Il segretario del Pd mette dei paletti al dialogo col M5s: "Non si possono non considerare i disastri di questi 15 mesi. Dov'era Conte?". E poi attacca: "All'elenco delle cose fatte non può non seguire l'elenco dei disastri prodotti in economia, sul lavoro, sulla crescita, sullo sviluppo"

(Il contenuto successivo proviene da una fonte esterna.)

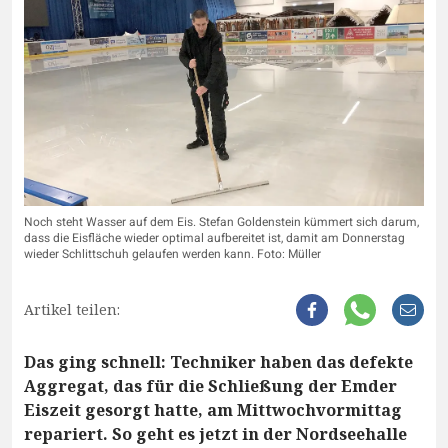
Noch steht Wasser auf dem Eis. Stefan Goldenstein kümmert sich darum,
dass die Eisfläche wieder optimal aufbereitet ist, damit am Donnerstag
wieder Schlittschuh gelaufen werden kann. Foto: Müller
Artikel teilen:
Das ging schnell: Techniker haben das defekte
Aggregat, das für die Schließung der Emder
Eiszeit gesorgt hatte, am Mittwochvormittag
repariert. So geht es jetzt in der Nordseehalle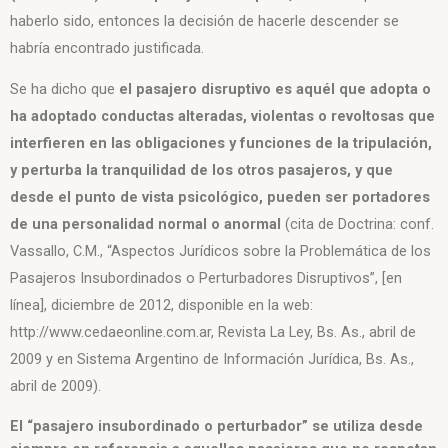
haberlo sido, entonces la decisión de hacerle descender se
habría encontrado justificada.
Se ha dicho que
el pasajero disruptivo es aquél que adopta o
ha
adoptado conductas alteradas, violentas o revoltosas que
interfieren en las
obligaciones y funciones de la tripulación,
y perturba la tranquilidad de los
otros pasajeros, y que
desde el punto de vista psicológico, pueden ser
portadores
de una personalidad normal o anormal
(cita de Doctrina: conf.
Vassallo, C.M.,
“Aspectos Jurídicos sobre la Problemática de los
Pasajeros Insubordinados o
Perturbadores Disruptivos”, [en
línea], diciembre de 2012, disponible en la
web:
http://www.cedaeonline.com.ar, Revista La Ley, Bs. As., abril de
2009 y
en Sistema Argentino de Información Jurídica, Bs. As.,
abril de 2009).
El
“pasajero insubordinado o perturbador” se utiliza desde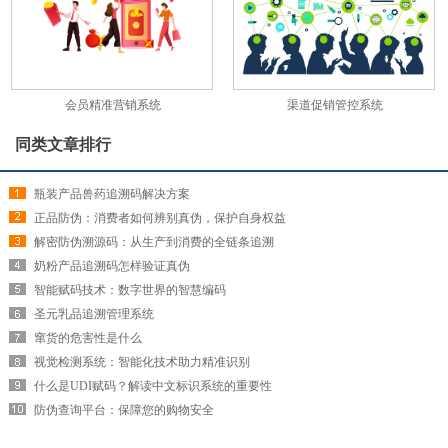
会员精准营销系统
渠道促销管控系统
同类文章排行
瓶装产品兽药追溯码解决方案
正品防伪：消费者如何辨别真伪，保护自身权益
解密防伪溯源码：从生产到消费的全链条追溯
奶粉产品追溯码怎样验证真伪
智能赋码技术：数字世界的智慧编码
圣元乳品追溯管理系统
窜货的危害性是什么
视觉检测系统：智能化技术助力精准识别
什么是UDI赋码？解读中文标识系统的重要性
防伪查询平台：保障您的购物安全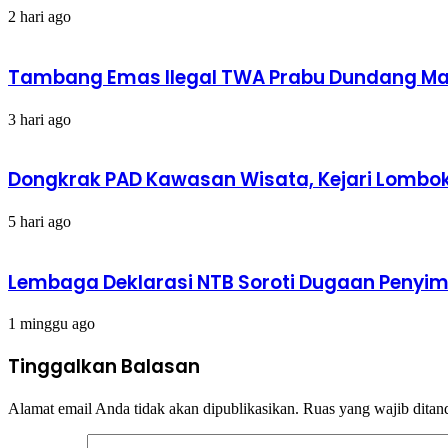
2 hari ago
Tambang Emas Ilegal TWA Prabu Dundang Mak
3 hari ago
Dongkrak PAD Kawasan Wisata, Kejari Lombok 
5 hari ago
Lembaga Deklarasi NTB Soroti Dugaan Peny
1 minggu ago
Tinggalkan Balasan
Alamat email Anda tidak akan dipublikasikan.
Ruas yang wajib ditan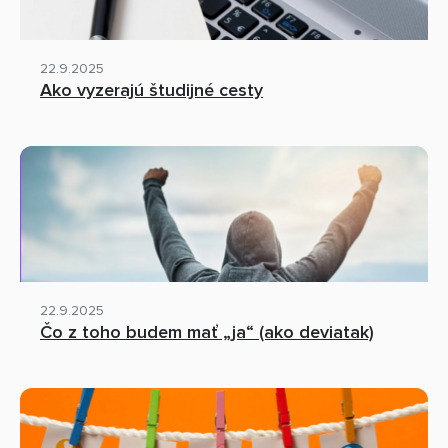
22.9.2025
Ako vyzerajú študijné cesty
22.9.2025
Čo z toho budem mať „ja“ (ako deviatak)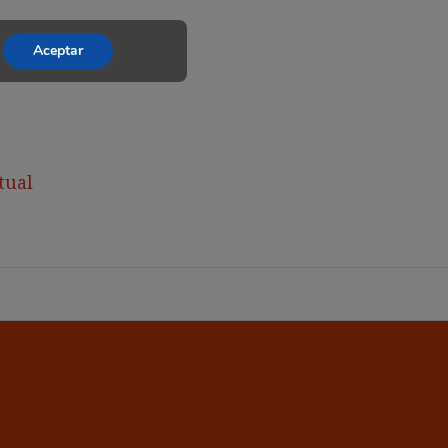
Aceptar
tual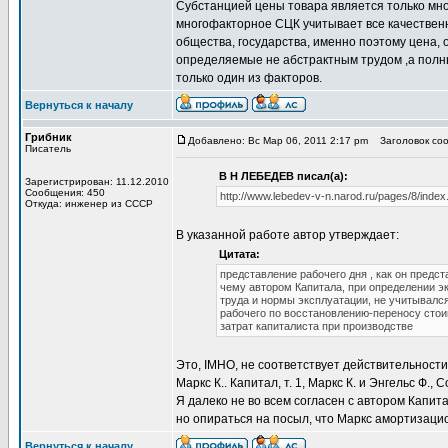
Субстанцией цены товара является только мно
многофакторное СЦК учитывает все качестве
общества, государства, именно поэтому цена, о
определяемые не абстрактным трудом ,а полн
только один из факторов.
Вернуться к началу
Грибник
Добавлено: Вс Мар 06, 2011 2:17 pm
Заголовок со
Писатель
В Н ЛЕБЕДЕВ писал(а):
Зарегистрирован: 11.12.2010
Сообщения: 450
http://www.lebedev-v-n.narod.ru/pages/8/index
Откуда: инженер из СССР
В указанной работе автор утверждает:
Цитата:
представление рабочего дня , как он предст
чему автором Капитала, при определении э
труда и нормы эксплуатации, не учитывалс
рабочего по восстановлению-переносу сто
затрат капиталиста при производстве
Это, IMHO, не соответствует действительност
Маркс К.. Капитал, т. 1, Маркс К. и Энгельс Ф., Соч.
Я далеко не во всем согласен с автором Капита
но опираться на посыл, что Маркс амортизаци
Вернуться к началу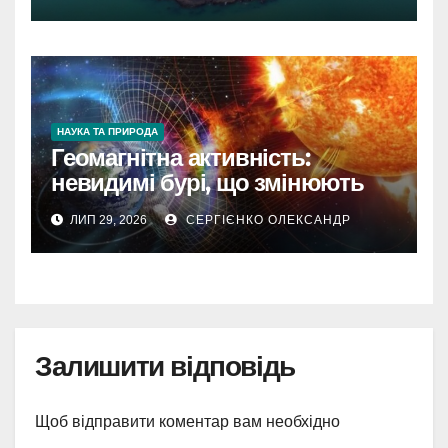
НАУКА ТА ПРИРОДА
Геомагнітна активність:
невидимі бурі, що змінюють
наш світ
ЛИП 29, 2026
СЕРГІЄНКО ОЛЕКСАНДР
Залишити відповідь
Щоб відправити коментар вам необхідно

“Tutto quanto detto sul ministro Salvini dal presidente Conte non può che essere condiviso. Ma attenzione anche ai rischi di autoassoluzione“. A Nicola Zingaretti non è bastato il duro discorso di Giuseppe Conte contro Matteo Salvini nell’Aula del Senato. E, pochi minuti dopo il suo intervento in Senato, ha diffuso una nota molto critica sul governo gialloverde e il suo leader, tanto da sembrare voler chiudere all’ipotesi di sostegno a un Conte-bis. “In questi 15 mesi”, ha attaccato. “Conte è stato il presidente del Consiglio, anche del ministro Salvini, e se tante cose denunciate sono vere perché ha atteso la sfiducia per denunciarle?”. E non solo, Zingaretti ha chiuso ricordando quelli che secondo lui sono i fallimenti dell’esecutivo Lega-M5s: “All’elenco delle cose fatte non può non seguire l’elenco dei disastri prodotti in economia, sul lavoro, sulla crescita, sullo sviluppo. Questo è il vero motivo del pantano nel quale l’Italia è finita. Per questo qualsiasi nuova fase politica non può non partire dal riconoscimento di questi limiti strutturali di quanto avvenuto in questi mesi”. Ovvero, il messaggio chiaro che Zingaretti voleva mandare, prima di parlare di qualsiasi altra cosa e prima che Matteo Renzi facesse il suo intervento, è che il Pd prende le distanze da quanto ha fatto il governo gialloverde e, ancora per qualche ora, difende il suo ruolo di forza d’opposizione.
Dopo le dimissioni del premier Conte però, ora si apre la partita delle consultazioni e Mattarella vedrà i partiti per capire se è possibile formare una nuova maggioranza. Una strada in salita, nonostante dal fronte M5s e pure da quello dem (renziani in testa) siano arrivati segnali di apertura. E uno dei nodi fondamentali sarà appunto capire qual è il nome che può andare bene a tutte e due le parti, soprattutto per dimostrare il cambio di passo. In serata è stato sempre il segretario dem Zingaretti, interpellato dal Tg1, a parlare di quali sono le condizioni per provare a dare luce a una nuova esperienza di governo: “In una Repubblica parlamentare è giusto verificare se sono possibili altre maggioranze ma in netta discontinuità a partire dal metodo. Dobbiamo verificare non se esiste la possibilità di un nuovo contratto bensì di una ampia maggioranza su una visione di crescita del Paese, altrimenti si va al voto. Quello che mi preoccupa non sono i numeri in Parlamento, ma la serietà e la discontinuità. Non si vota un governo della paura per qualcosa, ma per dare una prospettiva al Paese. Se diamo questo futuro costruiremo una maggioranza parlamentare altrimenti andremo al voto”. Alla domanda sul che cose Zingaretti intenda per “discontinuità”, ovvero che cosa dovranno fare i 5 stelle perché per il Pd l’offerta sia accettabile, ha risposto: “Vogliamo un governo nuovo, non la continuazione dell’avventura di questi 14 mesi. Allora sì sarebbe fondata l’accusa di accordicchio. Occorre verificare se ci sono le condizioni che facciano durare la legislatura con una prospettiva di sviluppo. No a soluzioni di piccolo cabotaggio, perché non abbiamo nessuna ha paura delle elezioni”.
La possibilità di sedere al tavolo con i 5 stelle non è esclusa e anche di questo gli esponenti Pd parleranno nella direzione del 21 agosto. I rischi, come ha fatto capire Zingaretti, sono tanti e il Pd dovrà riuscire a presentarsi compatto al momento delle trattative. Uno degli ostacoli più grandi è Matteo Renzi. Il M5s ha detto che non intende dialogare con l’ex segretario e questo permetterà a Zingaretti di poter tenere le redini del gioco. Ma i renziani in Parlamento fanno pressione per far partire l’accordo e il Pd dovrà giocare bene le sue carte per riuscire a chiedere un rinnovamento totale della squadra di governo del M5s. Altrimenti, e Zingaretti su questo sembra davvero convinto, meglio tornare alle urne.